和希版『心中・恋の大和路』感想・1

雪組公演感想,雪組

雪組シアター・ドラマシティ公演『心中・恋の大和路』を観てきました。
7月24日(日)16時公演です。
主演コンビの忠兵衛・梅川はそらちゃんと夢白ちゃんです。

何度も再演を重ねている作品だけあってやはり名作。
忠兵衛の馬鹿さと梅川の一途さとこの世のままならなさと。
金さえあればの世にあって、親友・八右衛門の深い友情や手代・与平の純粋な想いも光ります。

この作品は初演が1879年、40年以上前の作品です。
しかし今見ても神がかった演出。古さをまるで感じない。
そりゃ若き日の谷先生もやりたがるはずだよ。
光の使い方、飛脚宿衆の2人の追いつめ方。
そして最後の雪山は舞台演出の極地です。

お祭りをしている道頓堀で、子どもたちの奥からお面をつけた飛脚宿衆がぬっとあらわれるところの不気味さ。
忠兵衛・梅川の追い詰められていく様が心に迫ります。

また宿衆たちが傀儡子、飴屋や古手買に化けてふたりを探して追うのも、人目の怖さとして映ります。

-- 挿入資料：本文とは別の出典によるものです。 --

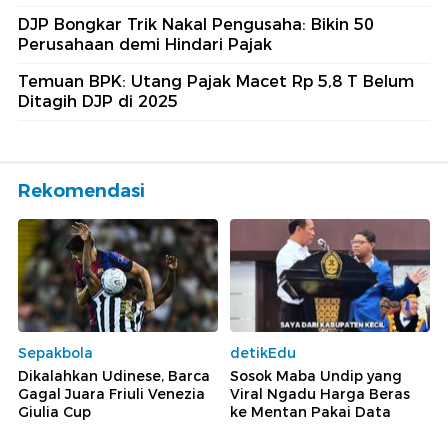
DJP Bongkar Trik Nakal Pengusaha: Bikin 50
Perusahaan demi Hindari Pajak
Temuan BPK: Utang Pajak Macet Rp 5,8 T Belum
Ditagih DJP di 2025
Rekomendasi
Sepakbola
detikEdu
Dikalahkan Udinese, Barca
Sosok Maba Undip yang
Gagal Juara Friuli Venezia
Viral Ngadu Harga Beras
Giulia Cup
ke Mentan Pakai Data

最後の雪山は布と風を使ってああも美しく演出できるのかと。
幾重にも重ねた白布が雪山の景となる。
風をはらんだ布に2人が倒れれば、バフッと音をさせながら本物の雪に倒れこむようです。
何度見ても演出の上手さに息をのみます。
本物以上に本物を思わせてくれるのが舞台というものなのでしょう。

梅川の姉女郎であるかもん太夫。
幸せなかもん太夫がもらわれていくのは大和、忠兵衛と梅川が死出の道を行くのも大和なんですよね。
この対照性もぐっときます。

かもん太夫が出て行く大門は舞台奥に真っ直ぐに、忠兵衛と梅川がひそかに出ていく西門は舞台を斜めに。
こういう見せ方も良いですよね。

冒頭の飛脚ダンスもとても好き。『エリザベート』のごもっとも隊(女官)くらい好き。
歌舞伎や文楽に描かれた世界ですよ、という面白い見せ方です。

『心中・恋の大和路』は、過去にえりたんとあゆっちのバージョンを見ました。

前回の2人のバージョンに比べて、今回のそら忠兵衛と夢白梅川は幼くいとけない雰囲気です。
おままごとの末の死とでもいいましょうか。
金に追い詰められたというよりは、世間知らず、知恵のなさの幼さが招いた死に見えました。

良くも悪くも純粋すぎて、愚かで莫迦でどうしようもないが幸せにすら感じる2人の道行きです。

忠兵衛と梅川の2人が若く幼いだけに、カチャ演じる丹波屋八右衛門がとても大人に見えましたね。
だから「親友……?」という感じもあるんですが、これはこれで面白いバランスでした。